Girl Looking Down stands at almost 5 feet tall, and captures both Butler’s modern approach to bronze casting, as well as his admiration of women as a sculptural form. Stretching upwards, the standing girl raises both arms to wrap behind her head and neck. She quietly exposes and elongates the entirety of her rounded body, echoing elements of Moore’s shapely reclining and seated figures, while pushing her face downwards away from the viewers’ gaze. The figure’s stomach bulges and her legs taper, transitioning into thin supporting metal bars. With this, the implied weight of the body defies gravity, beautifully suspending the top-heavy figure away from the ground. Here, Butler embraces a modern era of sculpture, unconventionally removing the feet (which he claimed to be a distraction), while dappled imperfections across the body, similar to Butler’s The Bride, 1954-56, further estrange the artist from the form and surface used in classical sculpture. Richard Calvocoressi explores the artist’s technique: ‘Butler’s nudes are neither emblematic nor with ideals of beauty or formal perfection. Awkward but alive, they belong firmly to the northern realist tradition – Clark’s Alternative Convention, the anti-classical Gothic nude, Cranach as opposed to Michelangelo’ (R. Calvocoressi, ibid., p. 28).
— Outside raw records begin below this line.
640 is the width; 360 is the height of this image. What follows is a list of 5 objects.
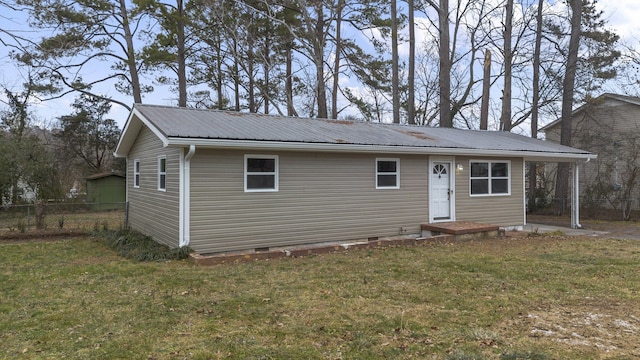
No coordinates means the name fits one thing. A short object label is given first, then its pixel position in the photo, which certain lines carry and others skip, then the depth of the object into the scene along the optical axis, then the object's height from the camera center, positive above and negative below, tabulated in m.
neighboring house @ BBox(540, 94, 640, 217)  16.08 +1.61
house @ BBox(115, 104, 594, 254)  8.05 +0.06
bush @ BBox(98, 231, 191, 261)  7.80 -1.41
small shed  19.02 -0.36
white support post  13.42 -0.77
Referred to as ‘fat and fleshy’ by the artist in John Read’s BBC documentary, British Art and Artists: Reg Butler (in which both Girl Looking Down and Torso Summer appear displayed in his garden), curvaceous bronzes are created with sincere excitement and passion, having been worked physically from the plaster material, but also in having created the female form with an unrestrained artistic expression. Butler’s interest in this and a near-Surrealist interpretation of a truncated female form can be recognised in all three sculptures, removing parts and twisting the body into contorted positions.